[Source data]
###

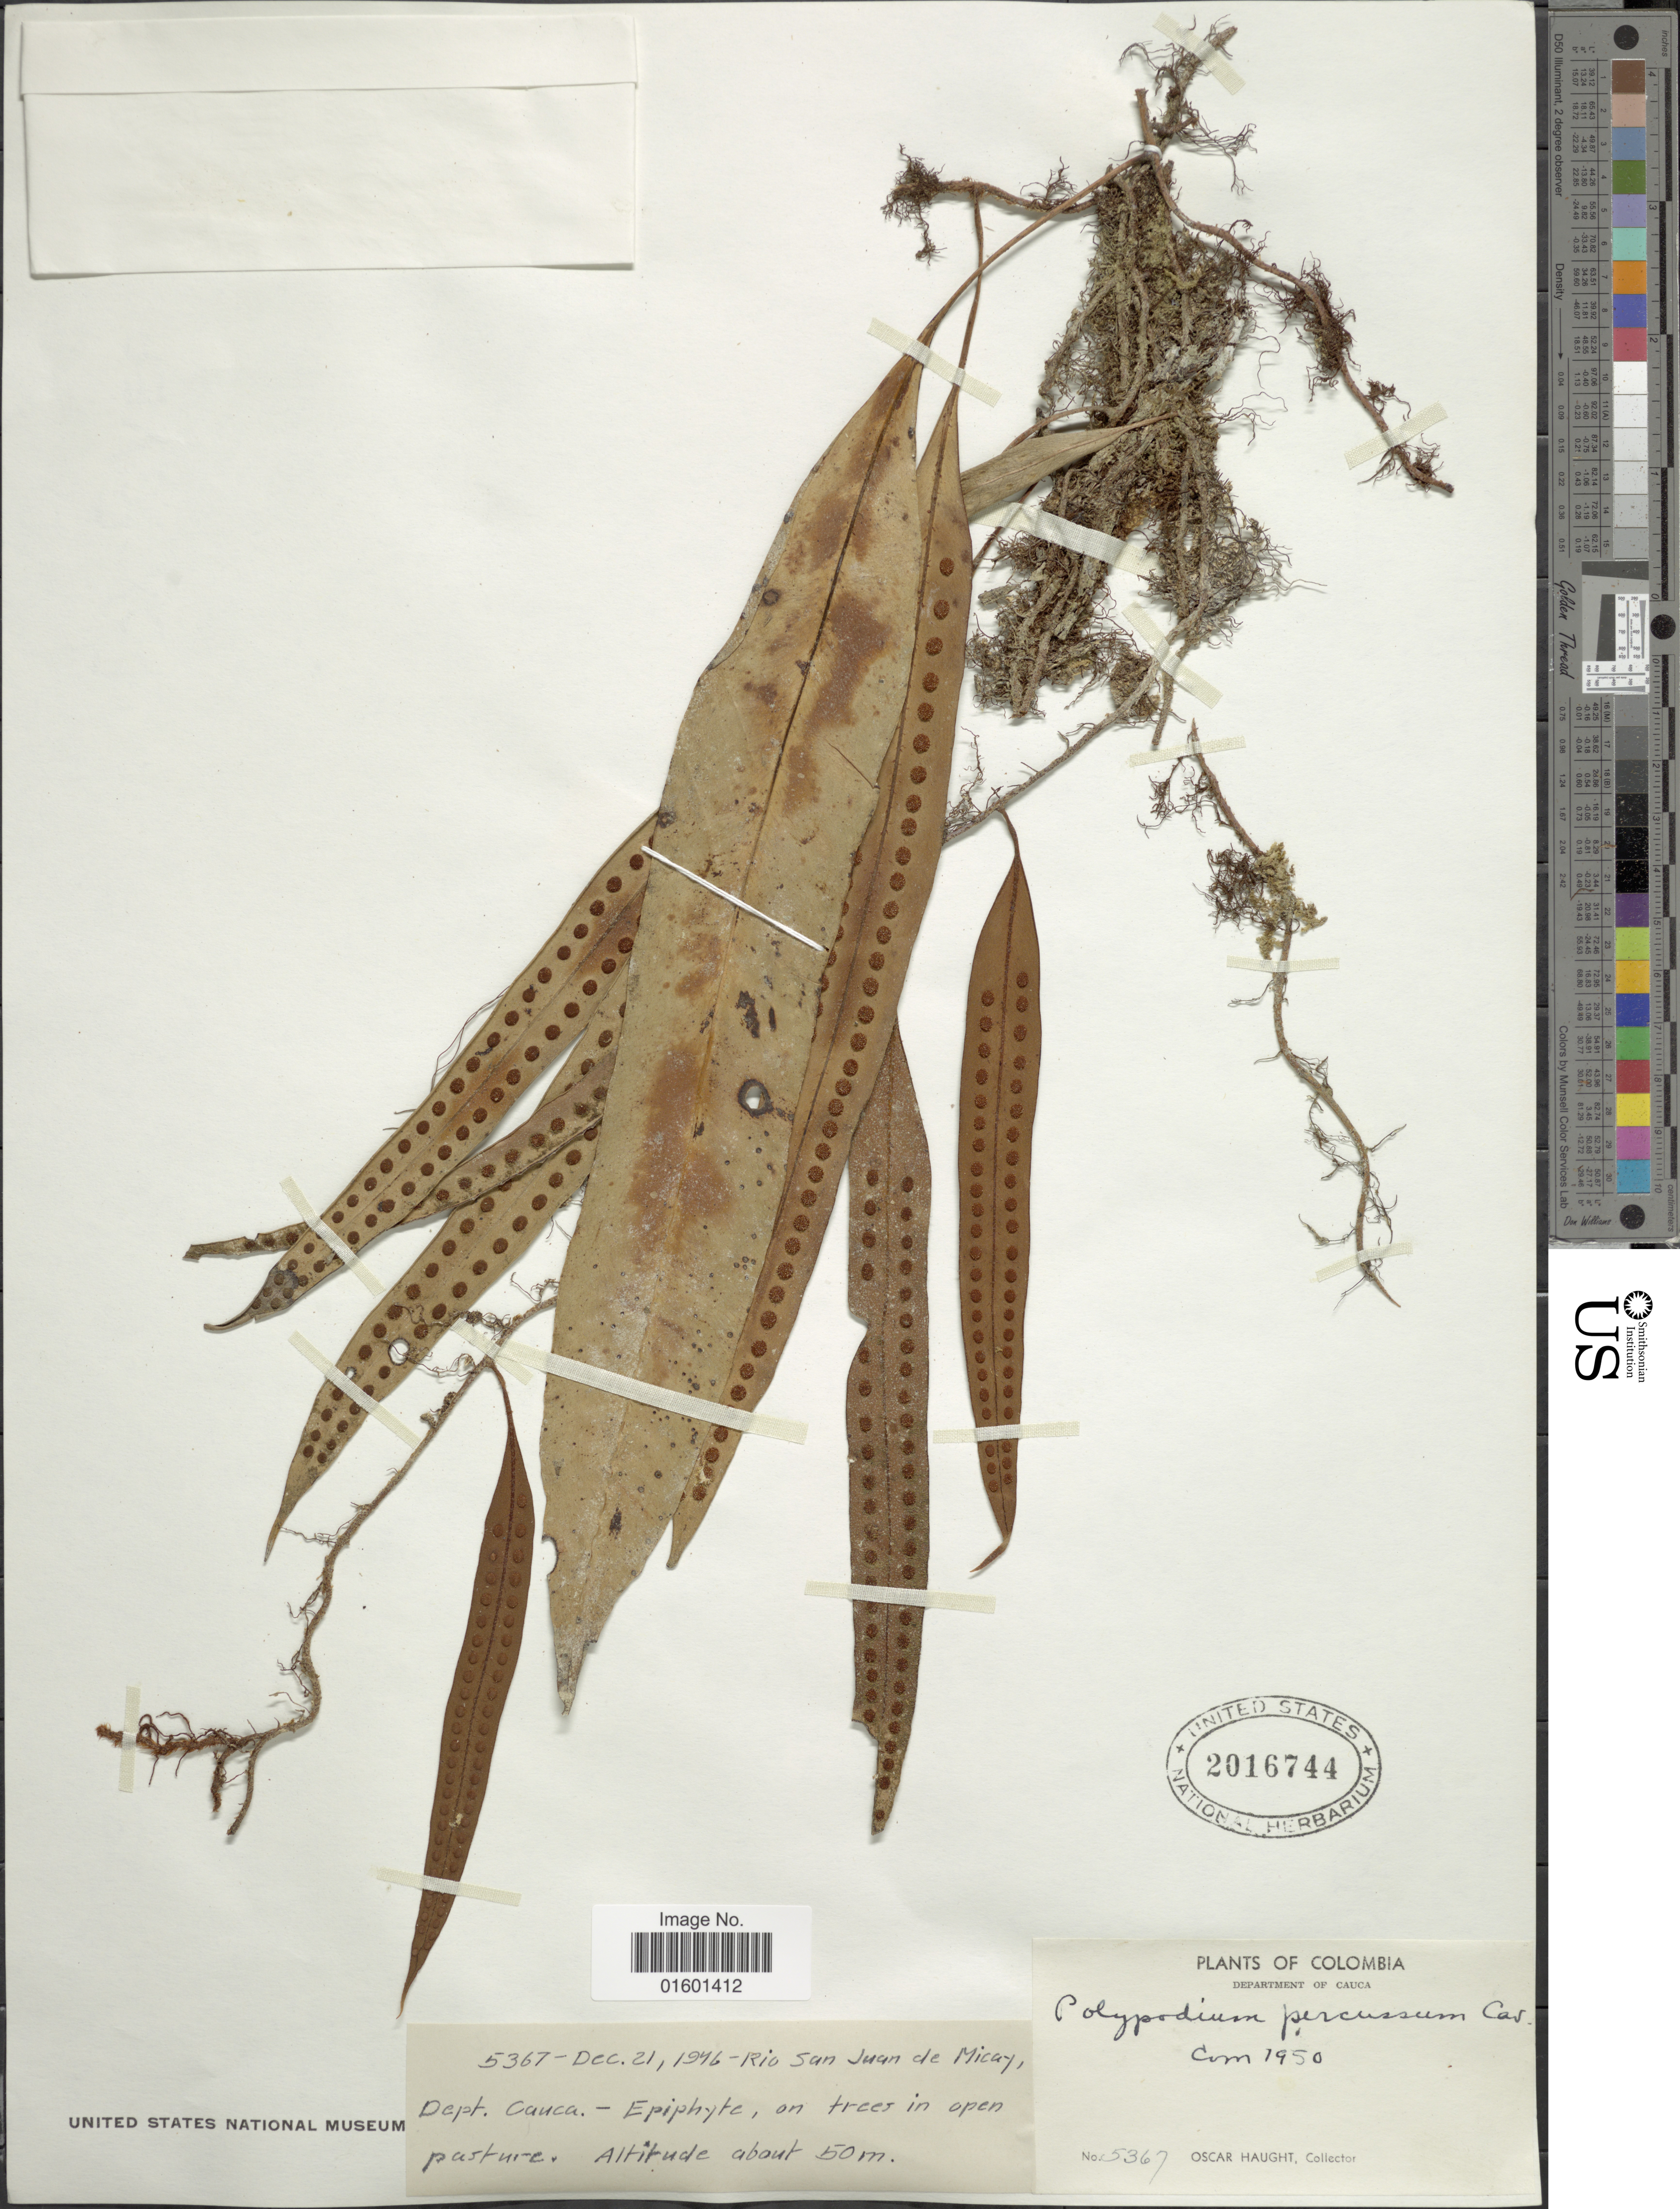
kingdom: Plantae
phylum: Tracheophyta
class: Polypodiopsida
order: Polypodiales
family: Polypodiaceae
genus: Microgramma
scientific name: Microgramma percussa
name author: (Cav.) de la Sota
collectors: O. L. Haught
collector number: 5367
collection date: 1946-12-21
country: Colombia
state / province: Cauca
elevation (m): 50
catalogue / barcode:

###

_JOB_
Reproduce all of the source data above word for word, leaving out the picture.

_SOLUTION_
kingdom: Plantae
phylum: Tracheophyta
class: Polypodiopsida
order: Polypodiales
family: Polypodiaceae
genus: Microgramma
scientific name: Microgramma percussa
name author: (Cav.) de la Sota
collectors: O. L. Haught
collector number: 5367
collection date: 1946-12-21
country: Colombia
state / province: Cauca
elevation (m): 50
catalogue / barcode:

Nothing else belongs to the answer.